CHB: TP-K a été pensé à l’échelle de la rue, et particulièrement du voisin. Les voisins étaient au courant du projet, enjoints à se prêter au jeu. Je pense qu’il y a une grande distanciation entre l’échelle du voisin et celle du politique. Or, face à la crise chacun a été mis face à ses responsabilités. Il a eu mise en place de réseaux de solidarités et une force de réappropriation de la rue. Désormais à l’échelle de la rue, nous avons besoin d’une implication du politique, c’est pourquoi nous avons fait les démarches pour proposer notre projet aux autorités. Nous avons notamment fait une proposition à la CMA de Paris qui était disposée à lancer politiquement l’engagement.

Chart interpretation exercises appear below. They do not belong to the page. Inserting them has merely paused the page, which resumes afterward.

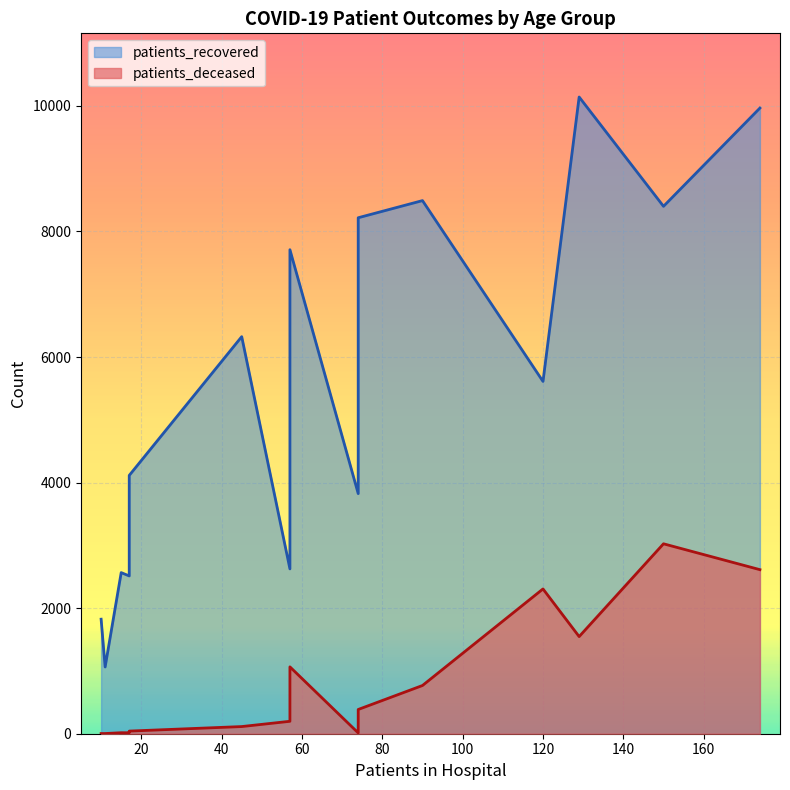

True or false: patients_deceased and patients_recovered cross at least once.

False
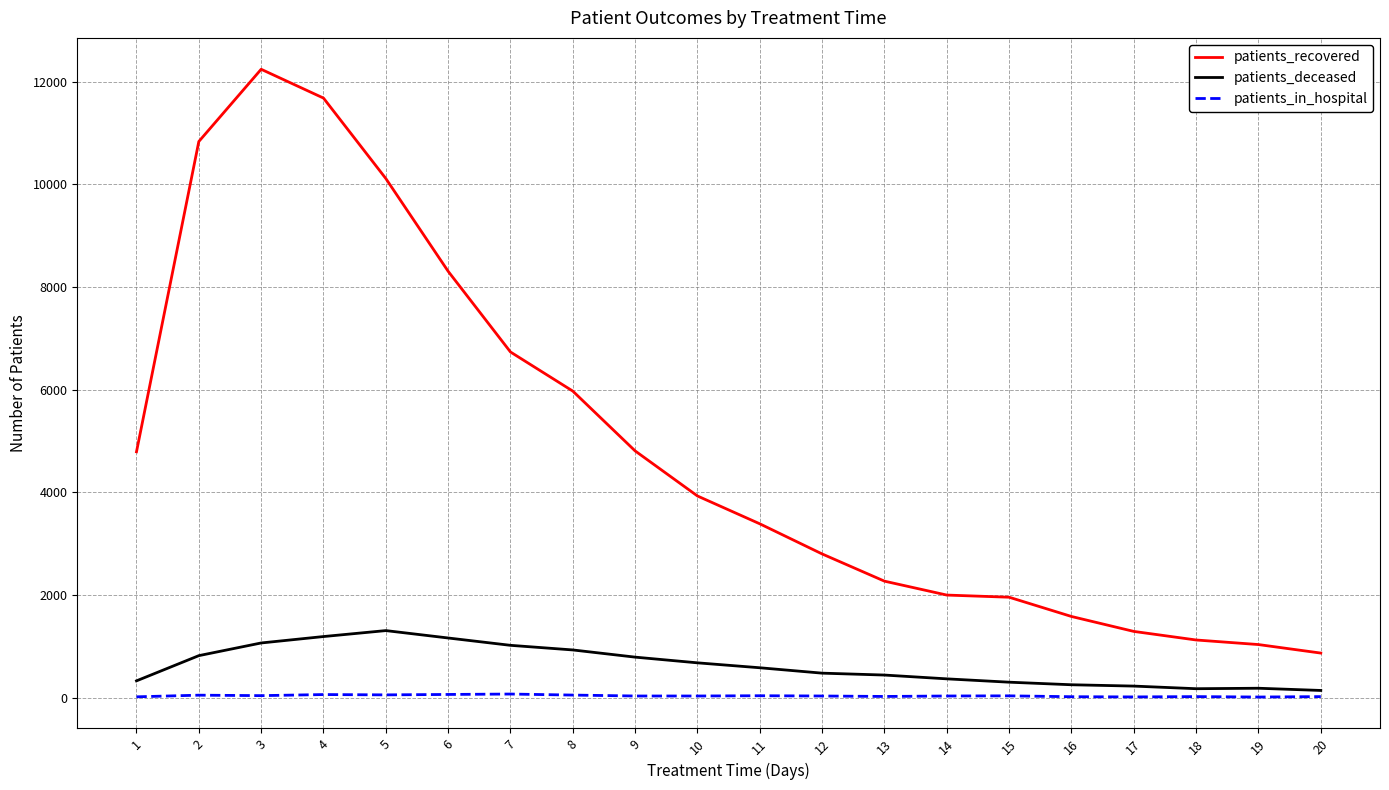

At 4, list the series in order from smallest to largest.

patients_in_hospital, patients_deceased, patients_recovered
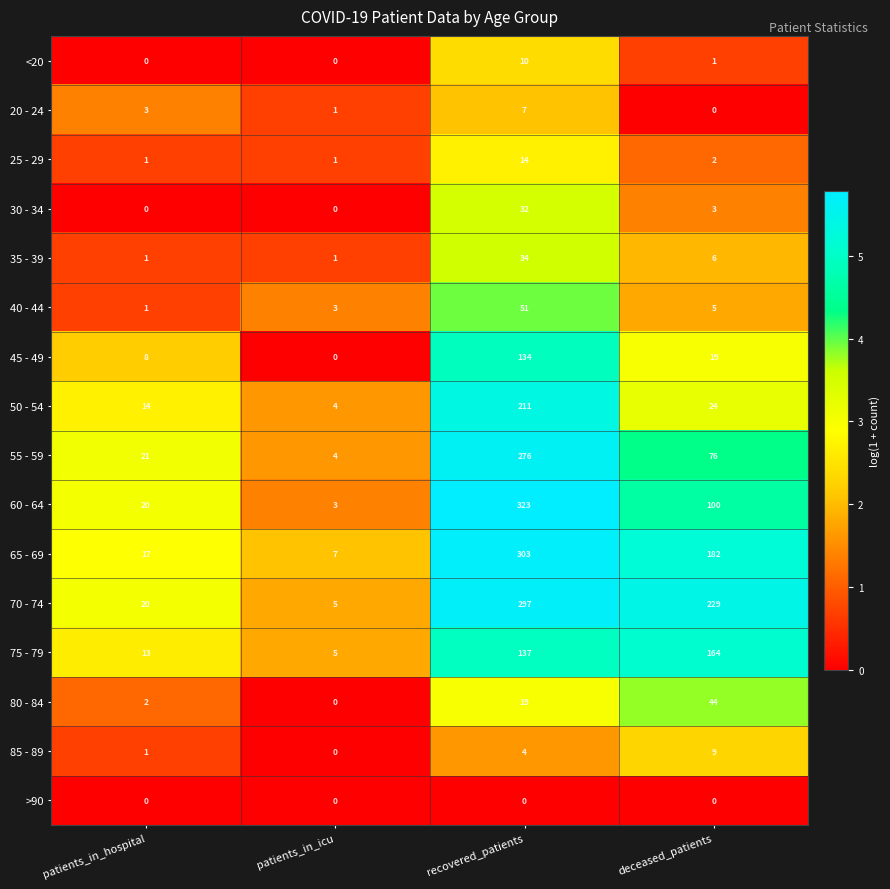

What is the spread (max minus min) of values at deceased_patients?

229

CF : Effectivement, c’est ce qui a émergé de manière intéressante avec la Covid-19, une forme de retour à une espace social d’immeuble, de voisinage proche. Ce premier cercle a repris toute son l’importance. Il nous rappelle que l’espace de la rue est un espace de partage, un espace habité par des gens avec des temporalités différentes. La ville a pendant longtemps été pensée de manière fonctionnelle à défaut d’être pensée comme agréable.
LB: Avec le confinement, la façade et la cour ont trouvé un autre usage. La crise nous a rappelé que la rue est un entre-deux entre les façades et que nous avons besoin de balcons, d’espaces extérieurs. Nous devons permettre à la façade de jouer son véritable rôle. Il faut embellir la ville et les façades et pour cela, il faut que l’espace public soit plus dessiné.
Qu’est-ce qu’il faudrait absolument garder à l’esprit dans la conception de la ville de demain ?
CHB : Je pense que cette crise et cette réflexion nous révèlent que le sujet de l’humain n’est pas qu’un sujet de sociologie. Il faut revenir à un sens de la réalité et rappeler pour qui on conçoit.
LB : La crise nous a fait prendre conscience de notre responsabilité vis-à-vis de l’espace public. Dans le passé, les propriétaires étaient chargés de l’espace de la rue qui était juste devant leur porte, le propriétaire balayait devant chez lui. La municipalité n’était alors responsable que du nettoyage des voies de circulation. Il faut désormais avoir une rue certes équipée pour stationner les vélos, les trottinettes mais il faut surtout responsabiliser les citoyens.